US 11,934,343 B2
Lossless tiling in convolution networks-backward pass
Tejas Nagendra Babu Nama, Sunnyvale, CA (US); Ruddhi Chaphekar, Santa Clara, CA (US); Ram Sivaramakrishnan, San Jose, CA (US); Raghu Prabhakar, San Jose, CA (US); Sumti Jairath, Santa Clara, CA (US); Junjue Wang, San Mateo, CA (US); Kaizhao Liang, Palo Alto, CA (US); Adi Fuchs, West Windsor, NJ (US); Matheen Musaddiq, Austin, TX (US); and Arvind Krishna Sujeeth, San Francisco, CA (US)
Assigned to SambaNova Systems, Inc., Palo Alto, CA (US)
Filed by SambaNova Systems, Inc., Palo Alto, CA (US)
Filed on Jul. 23, 2021, as Appl. No. 17/384,507.
Application 17/384,507 is a continuation of application No. 17/216,657, filed on Mar. 29, 2021, granted, now 11,263,170.
Prior Publication US 2022/0309027 A1, Sep. 29, 2022
Int. Cl. G06F 15/78 (2006.01); G06F 16/901 (2019.01); G06F 17/16 (2006.01)
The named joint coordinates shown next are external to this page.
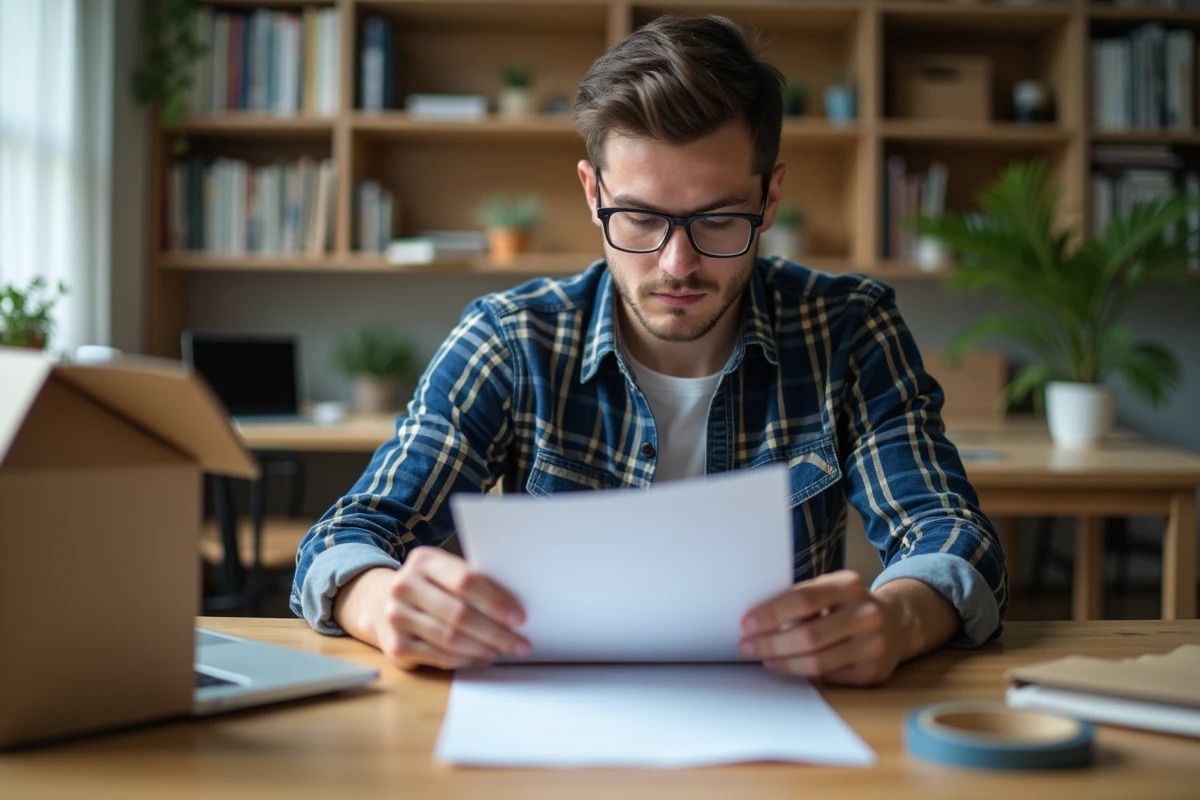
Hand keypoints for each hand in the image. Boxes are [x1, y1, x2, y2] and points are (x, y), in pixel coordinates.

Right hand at [338, 547, 531, 670]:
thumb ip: (473, 582)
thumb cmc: (430, 586)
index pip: (465, 580)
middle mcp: (404, 586)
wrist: (380, 601)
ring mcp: (396, 616)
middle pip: (459, 613)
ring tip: (505, 651)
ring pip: (450, 638)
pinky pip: (440, 657)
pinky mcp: (395, 645)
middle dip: (496, 632)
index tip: (520, 617)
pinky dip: (467, 660)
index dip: (496, 600)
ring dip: (484, 648)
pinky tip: (483, 658)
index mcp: (424, 560)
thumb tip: (516, 606)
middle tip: (521, 643)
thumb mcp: (445, 572)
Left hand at [738, 570, 905, 685]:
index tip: (747, 623)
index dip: (772, 613)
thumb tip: (757, 622)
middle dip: (771, 643)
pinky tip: (790, 667)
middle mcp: (866, 614)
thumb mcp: (830, 590)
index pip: (803, 599)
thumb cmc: (848, 605)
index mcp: (849, 585)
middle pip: (808, 635)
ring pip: (817, 662)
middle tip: (747, 646)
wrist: (896, 623)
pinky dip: (804, 674)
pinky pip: (829, 678)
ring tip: (765, 659)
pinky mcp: (873, 672)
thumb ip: (801, 600)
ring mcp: (873, 645)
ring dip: (783, 663)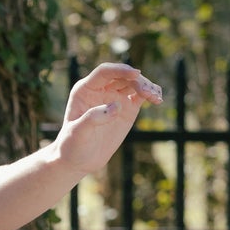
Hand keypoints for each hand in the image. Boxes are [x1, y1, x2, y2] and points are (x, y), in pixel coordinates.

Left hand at [55, 62, 161, 180]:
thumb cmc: (72, 145)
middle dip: (137, 81)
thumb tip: (116, 106)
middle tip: (148, 94)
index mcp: (85, 89)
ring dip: (147, 86)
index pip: (104, 72)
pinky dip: (151, 94)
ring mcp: (115, 97)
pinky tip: (158, 99)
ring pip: (134, 83)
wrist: (79, 160)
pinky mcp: (127, 108)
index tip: (136, 74)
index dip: (120, 70)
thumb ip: (93, 118)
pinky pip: (141, 95)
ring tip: (156, 98)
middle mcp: (101, 89)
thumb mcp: (77, 133)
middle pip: (123, 76)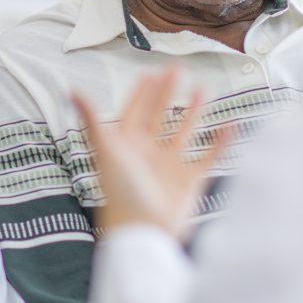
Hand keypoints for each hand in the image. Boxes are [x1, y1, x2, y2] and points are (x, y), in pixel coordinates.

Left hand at [72, 69, 228, 240]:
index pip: (135, 111)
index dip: (142, 93)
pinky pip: (208, 156)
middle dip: (168, 93)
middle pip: (160, 116)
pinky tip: (230, 125)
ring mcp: (170, 167)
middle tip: (178, 69)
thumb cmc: (120, 194)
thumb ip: (92, 119)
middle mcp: (148, 154)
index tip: (151, 72)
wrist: (143, 234)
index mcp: (126, 145)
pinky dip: (220, 141)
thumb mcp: (106, 150)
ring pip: (185, 132)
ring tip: (203, 89)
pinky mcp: (190, 181)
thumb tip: (73, 90)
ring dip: (194, 112)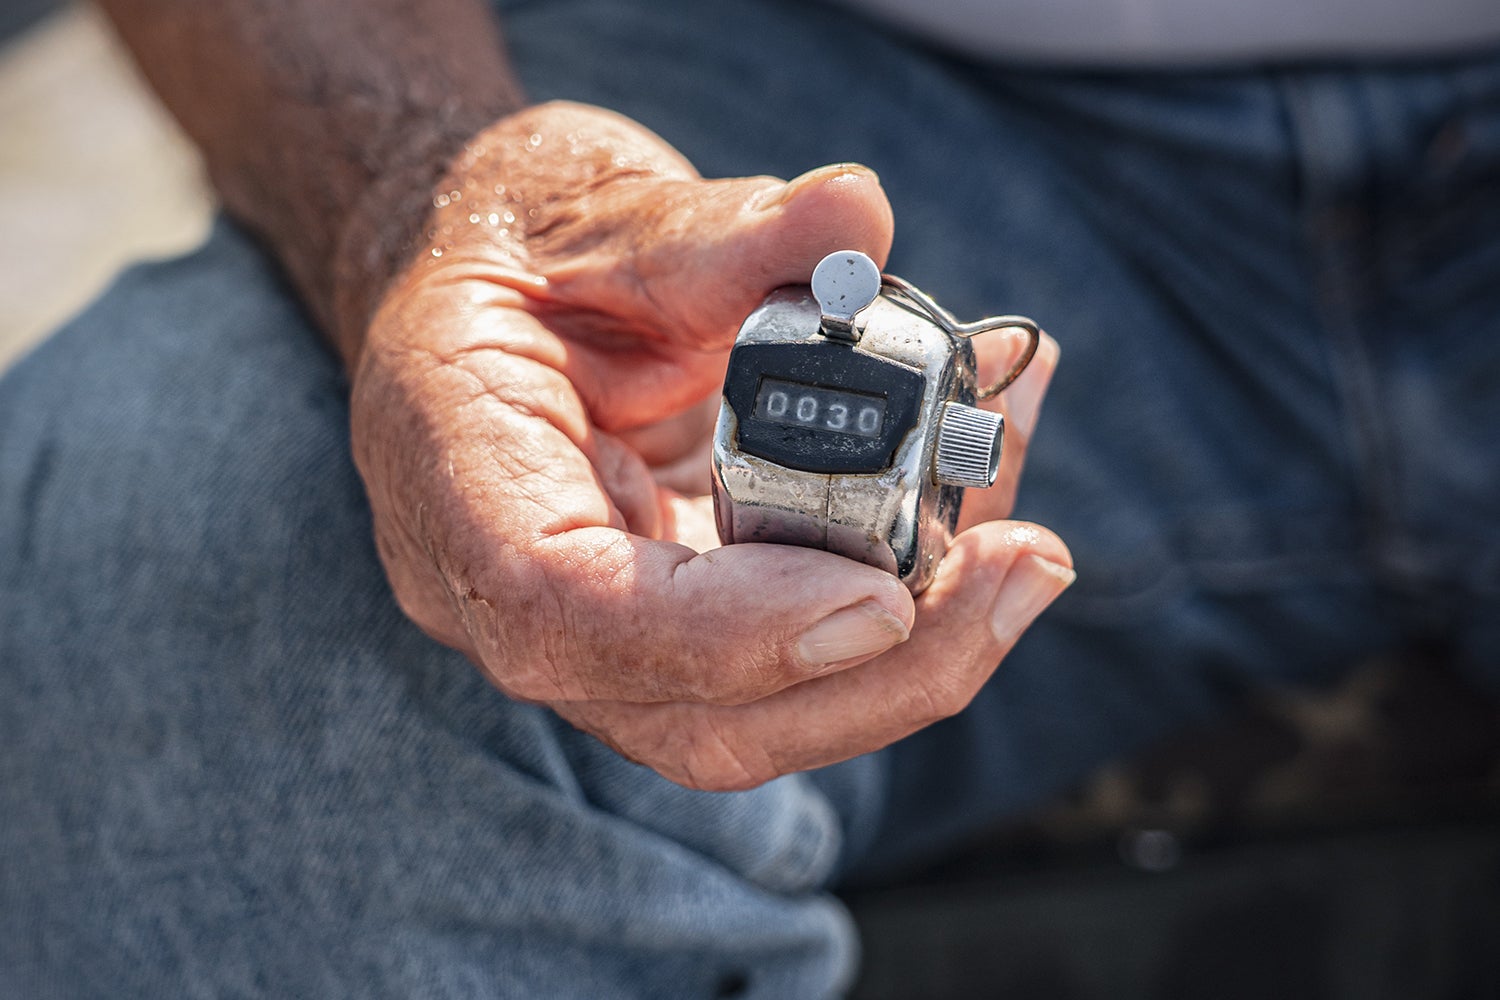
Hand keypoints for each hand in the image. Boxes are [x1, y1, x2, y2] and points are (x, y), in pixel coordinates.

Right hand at [347, 101, 1072, 790]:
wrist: (479, 281)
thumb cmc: (517, 242)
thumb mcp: (602, 210)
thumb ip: (723, 229)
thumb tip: (859, 215)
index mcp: (459, 480)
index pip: (564, 613)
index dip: (727, 633)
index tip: (882, 598)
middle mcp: (509, 598)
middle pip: (693, 718)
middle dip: (881, 674)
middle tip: (1025, 567)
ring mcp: (594, 632)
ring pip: (758, 719)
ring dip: (916, 650)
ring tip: (1026, 537)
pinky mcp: (670, 628)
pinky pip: (787, 665)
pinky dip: (898, 609)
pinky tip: (977, 507)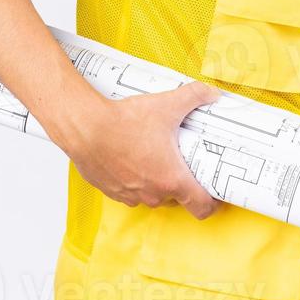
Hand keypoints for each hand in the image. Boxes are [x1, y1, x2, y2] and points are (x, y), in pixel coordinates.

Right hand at [63, 80, 221, 219]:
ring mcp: (130, 195)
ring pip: (152, 194)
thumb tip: (211, 93)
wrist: (85, 127)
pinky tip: (132, 158)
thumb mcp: (167, 104)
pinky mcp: (111, 191)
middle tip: (180, 160)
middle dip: (180, 180)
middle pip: (177, 197)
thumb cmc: (123, 122)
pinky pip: (130, 191)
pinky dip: (134, 179)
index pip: (202, 207)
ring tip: (154, 156)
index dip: (212, 203)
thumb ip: (195, 96)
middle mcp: (152, 193)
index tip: (214, 194)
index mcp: (172, 179)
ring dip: (155, 180)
CPC G06F 15/7885 (2013.01) [G06F 15/7839 (2013.01); G06F 16/9024 (2019.01); G06F 17/16 (2013.01)] 15 Claims
OG exemplary drawing
 
1. A data processing system configured to receive a graph with a sequence of layers, comprising:
a host executing a runtime logic configured to
execute a first forward subgraph in a sequence of forward subgraphs of the graph in a first forward topology of tiling configurations to forward propagate a first set of input tiles through a first input layer and generate a first set of intermediate tiles, forward propagate the first set of intermediate tiles through a first intermediate layer and generate a first set of further intermediate tiles, and forward propagate the first set of further intermediate tiles through a first output layer and generate a first set of non-overlapping output tiles; and
execute a first backward subgraph in a sequence of backward subgraphs of the graph in a first backward topology of tiling configurations to backward propagate a first set of non-overlapping input gradient tiles through a first backpropagation input layer and generate (i) a first set of intermediate gradient tiles and (ii) first input weight gradients for the first output layer, backward propagate the first set of intermediate gradient tiles through a first backpropagation intermediate layer and generate (i) a first set of further intermediate gradient tiles and (ii) first intermediate weight gradients for the first intermediate layer, and backward propagate the first set of further intermediate gradient tiles through a first backpropagation output layer and generate (i) a first set of output gradient tiles and (ii) first output weight gradients for the first input layer, wherein
gradient tiles in the first set of further intermediate gradient tiles share overlapping regions with adjacent gradient tiles in the first set of further intermediate gradient tiles; the runtime logic is further configured to store the gradient tiles in the first set of further intermediate gradient tiles such that the overlapping regions are redundantly localized in each of the gradient tiles in the first set of further intermediate gradient tiles to form a first set of standalone further intermediate gradient tiles with no overlaps; and
the runtime logic is further configured to read the first set of standalone further intermediate gradient tiles on a tile-by-tile basis to generate the first set of output gradient tiles and/or the first output weight gradients.